Please reproduce all the data exactly as written and omit the pictures.

(Per-instance keypoint data)
*** Block opens ***
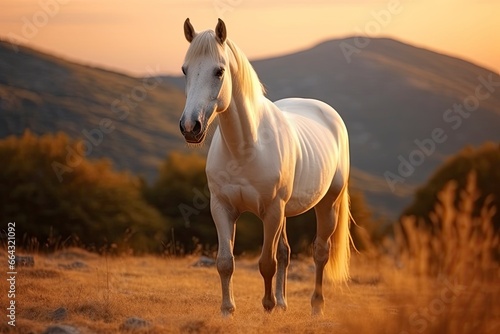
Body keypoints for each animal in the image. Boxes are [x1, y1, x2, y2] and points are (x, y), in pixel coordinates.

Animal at [179, 18, 352, 316]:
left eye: (219, 71)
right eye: (184, 70)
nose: (191, 127)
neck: (246, 147)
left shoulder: (271, 211)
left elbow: (266, 263)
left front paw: (268, 306)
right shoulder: (222, 207)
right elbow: (225, 262)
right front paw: (228, 310)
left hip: (326, 205)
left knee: (320, 252)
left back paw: (315, 306)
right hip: (286, 212)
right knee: (285, 252)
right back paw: (283, 302)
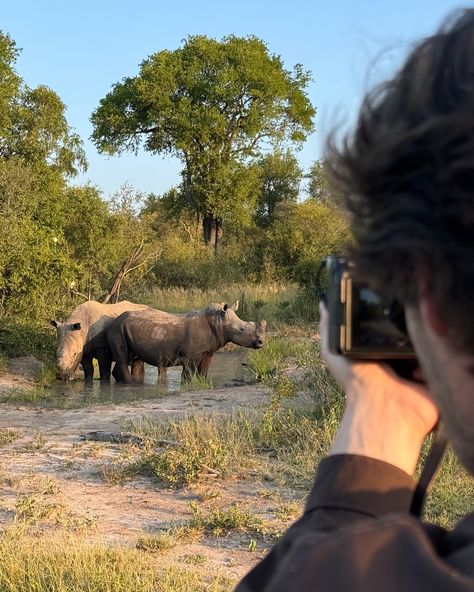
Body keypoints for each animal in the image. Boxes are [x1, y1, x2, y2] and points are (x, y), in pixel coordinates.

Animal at [105, 300, 266, 384]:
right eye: (242, 329)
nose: (261, 342)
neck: (218, 322)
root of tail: (115, 319)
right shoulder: (191, 356)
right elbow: (187, 375)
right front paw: (187, 385)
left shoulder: (208, 352)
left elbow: (203, 372)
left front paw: (201, 384)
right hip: (116, 329)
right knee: (122, 357)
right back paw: (128, 384)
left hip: (124, 329)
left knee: (131, 357)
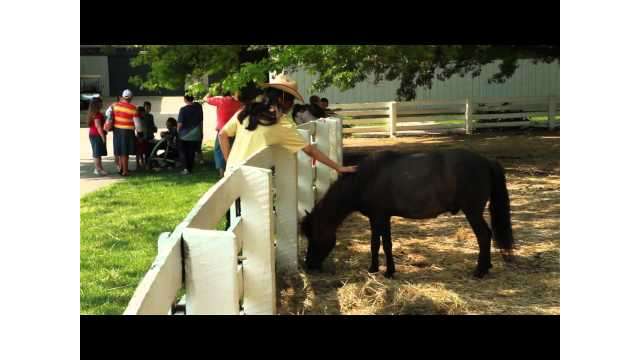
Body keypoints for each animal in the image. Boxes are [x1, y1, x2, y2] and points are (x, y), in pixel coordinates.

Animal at [302, 149, 516, 278]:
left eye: (314, 235)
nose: (309, 265)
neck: (364, 179)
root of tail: (485, 161)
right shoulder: (383, 217)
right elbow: (384, 244)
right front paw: (386, 270)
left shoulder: (377, 217)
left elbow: (377, 244)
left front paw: (377, 270)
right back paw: (486, 267)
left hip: (472, 212)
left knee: (484, 236)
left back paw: (480, 270)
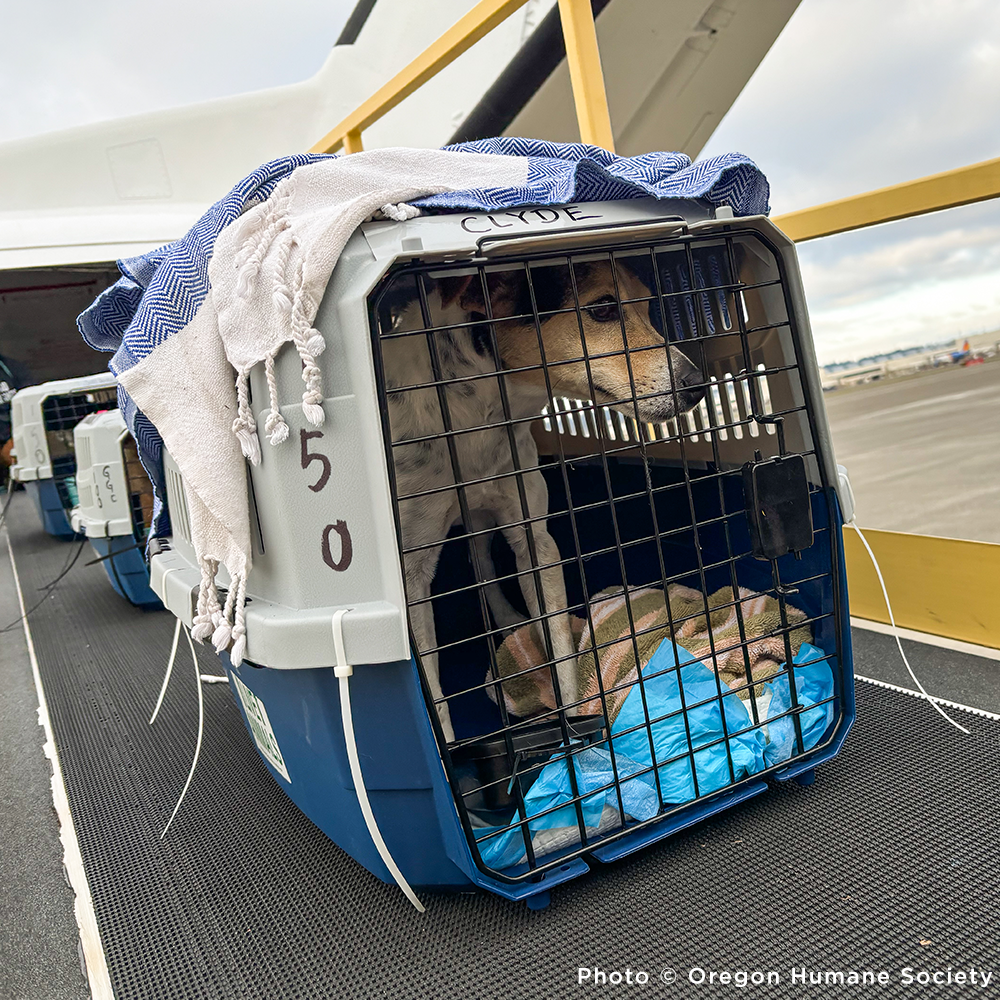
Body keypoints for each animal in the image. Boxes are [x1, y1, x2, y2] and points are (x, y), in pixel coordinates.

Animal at [380, 258, 704, 744]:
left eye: (649, 304)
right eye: (602, 309)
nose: (698, 385)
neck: (480, 415)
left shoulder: (535, 542)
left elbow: (562, 654)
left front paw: (575, 735)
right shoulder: (413, 572)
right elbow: (433, 695)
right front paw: (448, 752)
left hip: (482, 517)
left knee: (482, 562)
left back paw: (510, 620)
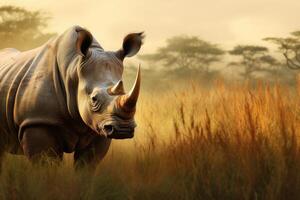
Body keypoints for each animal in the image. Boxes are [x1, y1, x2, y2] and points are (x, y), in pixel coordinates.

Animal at [0, 25, 144, 169]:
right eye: (94, 99)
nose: (124, 129)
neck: (73, 69)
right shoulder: (37, 121)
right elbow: (46, 164)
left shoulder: (98, 127)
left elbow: (87, 164)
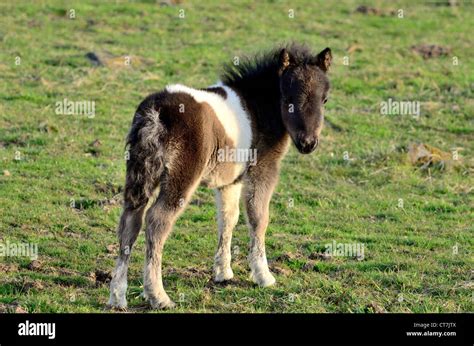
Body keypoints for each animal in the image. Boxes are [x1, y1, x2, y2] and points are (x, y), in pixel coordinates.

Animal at [109, 44, 332, 308]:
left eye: (325, 99)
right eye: (287, 99)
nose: (308, 143)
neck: (258, 107)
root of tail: (156, 113)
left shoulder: (230, 181)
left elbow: (228, 218)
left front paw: (223, 273)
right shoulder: (263, 169)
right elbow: (258, 217)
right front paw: (263, 276)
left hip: (139, 172)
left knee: (130, 221)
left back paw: (117, 297)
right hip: (180, 176)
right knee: (157, 221)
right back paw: (158, 296)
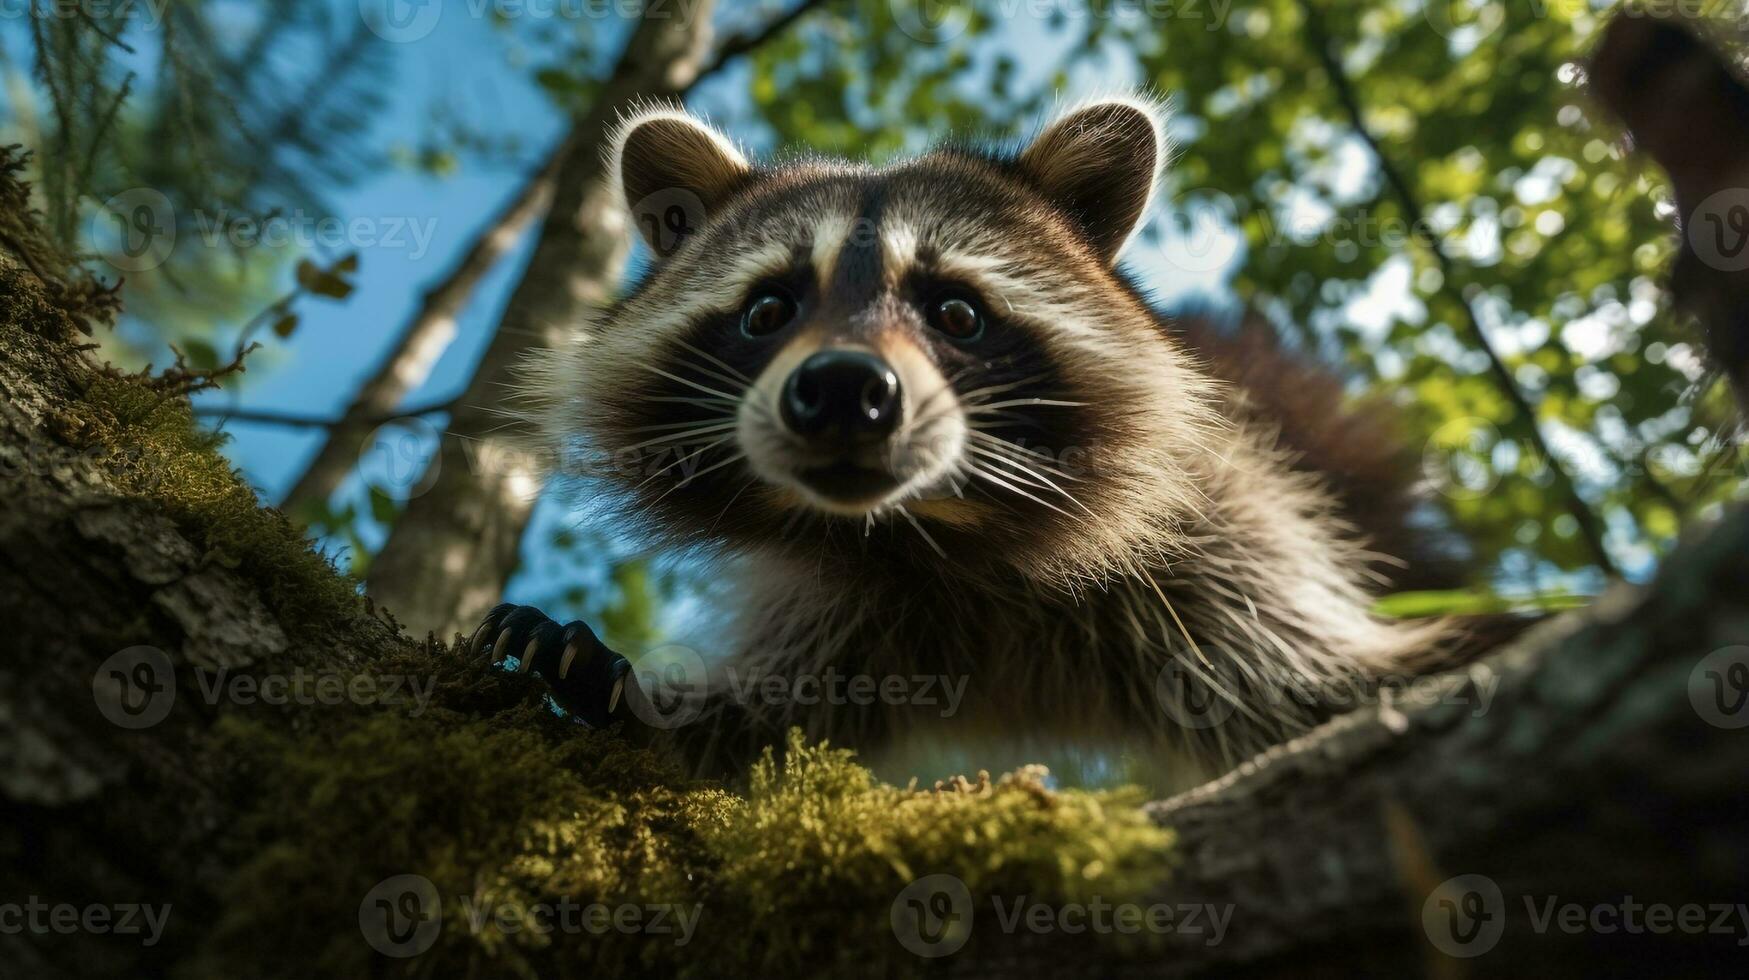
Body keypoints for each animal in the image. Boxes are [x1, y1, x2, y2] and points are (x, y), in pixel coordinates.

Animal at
*** Block closes ***
■ **Response**
Body keypoints for each animal in the image. Boxes are [x1, y1, x2, y2] and points are (x, y), in pixel coordinates.

Animal at [179, 18, 352, 316]:
left eye: (219, 71)
right eye: (184, 70)
nose: (191, 127)
neck: (246, 147)
left shoulder: (271, 211)
left elbow: (266, 263)
left front paw: (268, 306)
right shoulder: (222, 207)
right elbow: (225, 262)
right front paw: (228, 310)
left hip: (326, 205)
left knee: (320, 252)
left back paw: (315, 306)
right hip: (286, 212)
right knee: (285, 252)
right back paw: (283, 302)
Body keypoints for each animal in the image. Boxes are [x1, y1, x2, y2] and points are (x, y), in pixel coordinates.

Animal at [105, 300, 266, 384]:
right eye: (242, 329)
nose: (261, 342)
neck: (218, 322)
root of tail: (115, 319)
right shoulder: (191, 356)
right elbow: (187, 375)
right front paw: (187, 385)
left shoulder: (208, 352)
left elbow: (203, 372)
left front paw: (201, 384)
right hip: (116, 329)
right knee: (122, 357)
right back paw: (128, 384)
left hip: (124, 329)
left knee: (131, 357)
Body keypoints for each animal in the image. Boxes are [x1, y1, x2, y2] and points are (x, y), in pixel coordinates.

Animal at [302, 149, 516, 278]:
left eye: (314, 235)
nose: (309, 265)
neck: (364, 179)
root of tail: (485, 161)
right shoulder: (383, 217)
right elbow: (384, 244)
right front paw: (386, 270)
left shoulder: (377, 217)
left elbow: (377, 244)
left front paw: (377, 270)
right back paw: (486, 267)
left hip: (472, 212)
left knee: (484, 236)
left back paw: (480, 270)
Body keypoints for each animal in the image. Boxes are [x1, y1, x2, y2] and points are (x, y), in pixel coordinates.

Animal at [380, 258, 704, 744]:
left eye: (649, 304)
right eye: (602, 309)
nose: (698, 385)
neck: (480, 415)
left shoulder: (535, 542)
left elbow: (562, 654)
left front paw: (575, 735)
right shoulder: (413, 572)
right elbow: (433, 695)
right front paw: (448, 752)
left hip: (482, 517)
left knee: (482, 562)
left back paw: (510, 620)
Body keypoints for each animal in the image. Boxes are [x1, y1, x2, y2] and points are (x, y), in pixel coordinates.

Animal at [0, 25, 144, 169]:
right eye: (94, 99)
nose: (124, 129)
neck: (73, 69)
right shoulder: (37, 121)
right elbow: (46, 164)
left shoulder: (98, 127)
left elbow: (87, 164)
Body keypoints for each animal in the image. Boxes are [x1, y1, x2, y2] and points are (x, y), in pixel coordinates.

Animal at [109, 44, 332, 308]:
left eye: (325, 99)
right eye: (287, 99)
nose: (308, 143)
neck: (258, 107)
root of tail: (156, 113)
left shoulder: (230, 181)
left elbow: (228, 218)
left front paw: (223, 273)
right shoulder: (263, 169)
right elbow: (258, 217)
right front paw: (263, 276)
left hip: (139, 172)
left knee: (130, 221)
left back paw: (117, 297)
right hip: (180, 176)
right knee: (157, 221)
right back paw: (158, 296)
Body keypoints for each animal in the image. Boxes are [x1, y1, x2, y2] and points are (x, y), in pixel coordinates.

Animal at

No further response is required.